Instructions for the task
Copy out every one of the following entries word for word, keeping each line and value as it appears.

##### Materials provided #####

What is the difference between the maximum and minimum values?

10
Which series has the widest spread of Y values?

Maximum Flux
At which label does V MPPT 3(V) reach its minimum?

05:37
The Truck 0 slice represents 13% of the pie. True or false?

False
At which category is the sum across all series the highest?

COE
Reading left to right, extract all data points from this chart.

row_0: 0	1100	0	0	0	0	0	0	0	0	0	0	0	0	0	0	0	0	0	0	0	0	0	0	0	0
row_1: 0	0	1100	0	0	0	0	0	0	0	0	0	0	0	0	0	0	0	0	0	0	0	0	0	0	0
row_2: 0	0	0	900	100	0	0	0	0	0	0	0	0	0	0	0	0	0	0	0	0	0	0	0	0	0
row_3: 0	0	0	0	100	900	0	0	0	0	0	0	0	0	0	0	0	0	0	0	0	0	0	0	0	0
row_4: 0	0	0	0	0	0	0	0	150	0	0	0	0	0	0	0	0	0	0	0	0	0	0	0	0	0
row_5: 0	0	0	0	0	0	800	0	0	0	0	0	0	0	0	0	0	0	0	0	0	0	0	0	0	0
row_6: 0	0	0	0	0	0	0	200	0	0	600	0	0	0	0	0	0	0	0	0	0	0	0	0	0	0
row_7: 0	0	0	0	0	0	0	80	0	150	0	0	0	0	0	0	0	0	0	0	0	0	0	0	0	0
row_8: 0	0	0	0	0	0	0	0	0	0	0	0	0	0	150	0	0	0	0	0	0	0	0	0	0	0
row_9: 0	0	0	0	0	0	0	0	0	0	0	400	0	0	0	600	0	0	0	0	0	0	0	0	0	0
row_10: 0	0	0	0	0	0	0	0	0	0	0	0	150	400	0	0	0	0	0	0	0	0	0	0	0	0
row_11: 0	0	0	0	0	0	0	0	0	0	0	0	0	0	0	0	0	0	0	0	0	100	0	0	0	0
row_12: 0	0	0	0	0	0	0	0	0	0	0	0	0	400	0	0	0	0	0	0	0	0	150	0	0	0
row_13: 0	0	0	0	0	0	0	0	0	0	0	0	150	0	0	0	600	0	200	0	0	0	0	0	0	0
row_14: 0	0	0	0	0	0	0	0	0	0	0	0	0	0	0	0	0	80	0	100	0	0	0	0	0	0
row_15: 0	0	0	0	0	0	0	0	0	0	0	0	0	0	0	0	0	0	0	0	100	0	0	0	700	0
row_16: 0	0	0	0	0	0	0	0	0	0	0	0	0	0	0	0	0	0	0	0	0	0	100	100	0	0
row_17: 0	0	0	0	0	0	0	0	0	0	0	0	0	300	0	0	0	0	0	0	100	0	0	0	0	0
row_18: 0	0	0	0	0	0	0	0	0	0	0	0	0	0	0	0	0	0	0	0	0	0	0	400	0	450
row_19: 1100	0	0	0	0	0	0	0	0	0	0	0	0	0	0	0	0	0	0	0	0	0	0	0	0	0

#####

Response
What is the difference between the maximum and minimum values?

10
Which series has the widest spread of Y values?

Maximum Flux
At which label does V MPPT 3(V) reach its minimum?

05:37
The Truck 0 slice represents 13% of the pie. True or false?

False
At which category is the sum across all series the highest?

COE
Reading left to right, extract all data points from this chart.

row_0: 0	1100	0	0	0	0	0	0	0	0	0	0	0	0	0	0	0	0	0	0	0	0	0	0	0	0
row_1: 0	0	1100	0	0	0	0	0	0	0	0	0	0	0	0	0	0	0	0	0	0	0	0	0	0	0
row_2: 0	0	0	900	100	0	0	0	0	0	0	0	0	0	0	0	0	0	0	0	0	0	0	0	0	0
row_3: 0	0	0	0	100	900	0	0	0	0	0	0	0	0	0	0	0	0	0	0	0	0	0	0	0	0
row_4: 0	0	0	0	0	0	0	0	150	0	0	0	0	0	0	0	0	0	0	0	0	0	0	0	0	0
row_5: 0	0	0	0	0	0	800	0	0	0	0	0	0	0	0	0	0	0	0	0	0	0	0	0	0	0
row_6: 0	0	0	0	0	0	0	200	0	0	600	0	0	0	0	0	0	0	0	0	0	0	0	0	0	0
row_7: 0	0	0	0	0	0	0	80	0	150	0	0	0	0	0	0	0	0	0	0	0	0	0	0	0	0
row_8: 0	0	0	0	0	0	0	0	0	0	0	0	0	0	150	0	0	0	0	0	0	0	0	0	0	0
row_9: 0	0	0	0	0	0	0	0	0	0	0	400	0	0	0	600	0	0	0	0	0	0	0	0	0	0
row_10: 0	0	0	0	0	0	0	0	0	0	0	0	150	400	0	0	0	0	0	0	0	0	0	0	0	0
row_11: 0	0	0	0	0	0	0	0	0	0	0	0	0	0	0	0	0	0	0	0	0	100	0	0	0	0
row_12: 0	0	0	0	0	0	0	0	0	0	0	0	0	400	0	0	0	0	0	0	0	0	150	0	0	0
row_13: 0	0	0	0	0	0	0	0	0	0	0	0	150	0	0	0	600	0	200	0	0	0	0	0	0	0
row_14: 0	0	0	0	0	0	0	0	0	0	0	0	0	0	0	0	0	80	0	100	0	0	0	0	0	0
row_15: 0	0	0	0	0	0	0	0	0	0	0	0	0	0	0	0	0	0	0	0	100	0	0	0	700	0
row_16: 0	0	0	0	0	0	0	0	0	0	0	0	0	0	0	0	0	0	0	0	0	0	100	100	0	0
row_17: 0	0	0	0	0	0	0	0	0	0	0	0	0	300	0	0	0	0	0	0	100	0	0	0	0	0
row_18: 0	0	0	0	0	0	0	0	0	0	0	0	0	0	0	0	0	0	0	0	0	0	0	400	0	450
row_19: 1100	0	0	0	0	0	0	0	0	0	0	0	0	0	0	0	0	0	0	0	0	0	0	0	0	0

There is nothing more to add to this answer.